At least 80 people are dead after a man intentionally drove a truck into Bastille Day revellers in the resort city of Nice, and French President Francois Hollande says the victims include “many children.”

“This attack’s terrorist character cannot be denied,” he said in a speech delivered around 3:30 a.m. local time. “All of France is under threat from Islamic terrorism,” he added.

Hollande said the driver of the truck had been shot and killed, and authorities are working to identify him.

“France was hit on its national day, July 14, a symbol of freedom,” he added. “Because human rights are denied by fanatics, France is their target.”

Hollande said he had mobilized 10,000 military personnel and was calling up all those who had served in the army to help prevent terrorism and patrol the country’s borders.

“Nothing will break our will to fight against terrorism and we will once again strengthen our actions in Syria and Iraq and continue to strike those who are attacking us,” he said.

The president announced a three-month extension of the country’s state of emergency, which he had said – just hours earlier – would end on July 26.

The attack happened around 10:30 p.m., just as tourists and locals were gathered on the city’s famous Promenade des Anglais to watch fireworks over the Mediterranean Sea.

Christian Estrosi, a regional politician, told BFM the truck was loaded with “arms and grenades” and the “the driver fired on the crowd, according to the police who killed him.”

The Paris prosecutor's office said Thursday night that it had opened an investigation for "murder, attempted murder in an organized group linked to a terrorist enterprise."

U.S. President Barack Obama condemned the attack and praised the French for “extraordinary resilience and democratic values that have made France an inspiration to the entire world."

Eyewitness account

Eyewitness Lee Jewell told CTV News Channel she was watching the fireworks at a restaurant with her husband when she saw panicked people running past them.

Jewell said she then saw a white delivery-style truck rolling down the promenade, which had been closed to traffic.

Jewell said two people running alongside the truck appeared to be dressed in “military type clothing.” She found that “suspicious.”

When gunfire rang out, she and her husband hid behind a car.

Jewell said she did not see the truck plow into the pedestrians, but in their rush back to their hotel, they witnessed “no (fewer) than 30 dead bodies covered with sheets in the street.”

“There were people running up with blood streaming from their arms and knees from injuries,” she said.
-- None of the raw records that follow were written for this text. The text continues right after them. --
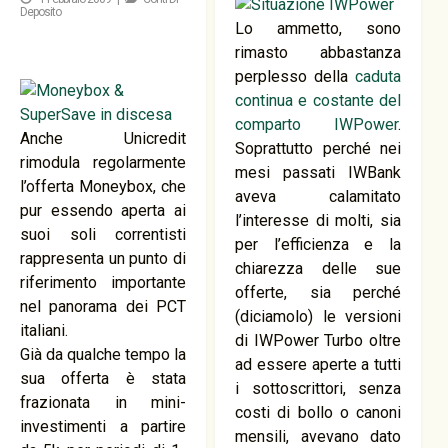
Deposito
Lo ammetto, sono
rimasto abbastanza
perplesso della
caduta
continua e costante del
comparto IWPower
.
Anche Unicredit
Soprattutto perché nei
rimodula regolarmente
mesi passati IWBank
l’offerta Moneybox, che
aveva calamitato
pur essendo aperta ai
l’interesse di molti, sia
suoi soli correntisti
per l’efficienza e la
rappresenta un punto di
chiarezza delle sue
riferimento importante
offerte, sia perché
nel panorama dei PCT
(diciamolo) le versioni
italiani.
di IWPower Turbo oltre
Già da qualche tempo la
ad essere aperte a tutti
sua offerta è stata
i sottoscrittori, senza
frazionata in mini-
costi di bollo o canoni
investimenti a partire
mensili, avevano dato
Police were administering first aid. She saw one “step aside to vomit.”

Jewell added that security had seemed extensive earlier in the evening. They saw one man stopped so that authorities could search his backpack.

Grace Ann Morrow was walking home from the fireworks when she started hearing screams and saw “hordes of people erupting from the street screaming bloody murder.”

“Hundreds of people were running, pushing, moms carrying their children, kids crying, people looking around, some people just standing there,” Morrow told CTV News Channel.

Morrow ran against the crowd. When she saw military personnel lining up, she realized she should “probably start running (the other way) because there’s something awful going on.”

Canadian travel warning

Prime Minister Justin Trudeau tweeted that Canadians are “shocked” by the attack, adding, “Our sympathy is with the victims, and our solidarity with the French people.”

Ottawa was working to confirm whether any Canadians were among the victims.

Foreign Affairs Canada updated its travel advisories late Thursday to say that although there is “no nationwide advisory in effect for France … Canadians should exercise a high degree of caution due to the current elevated threat of terrorism.”

France is “used to this”

Local newspaper reporter Oliver Gee told CTV News Channel that “it’s a real blow” to France, although the country is “getting used” to such attacks.

“It was only last January that there was the Charlie Hebdo attack... then November the tragedy in Paris, so this is just more of the same,” he said.

Gee said that he doesn’t believe the attack will stop French people from going out to watch fireworks, gathering in bars or standing in solidarity with one another.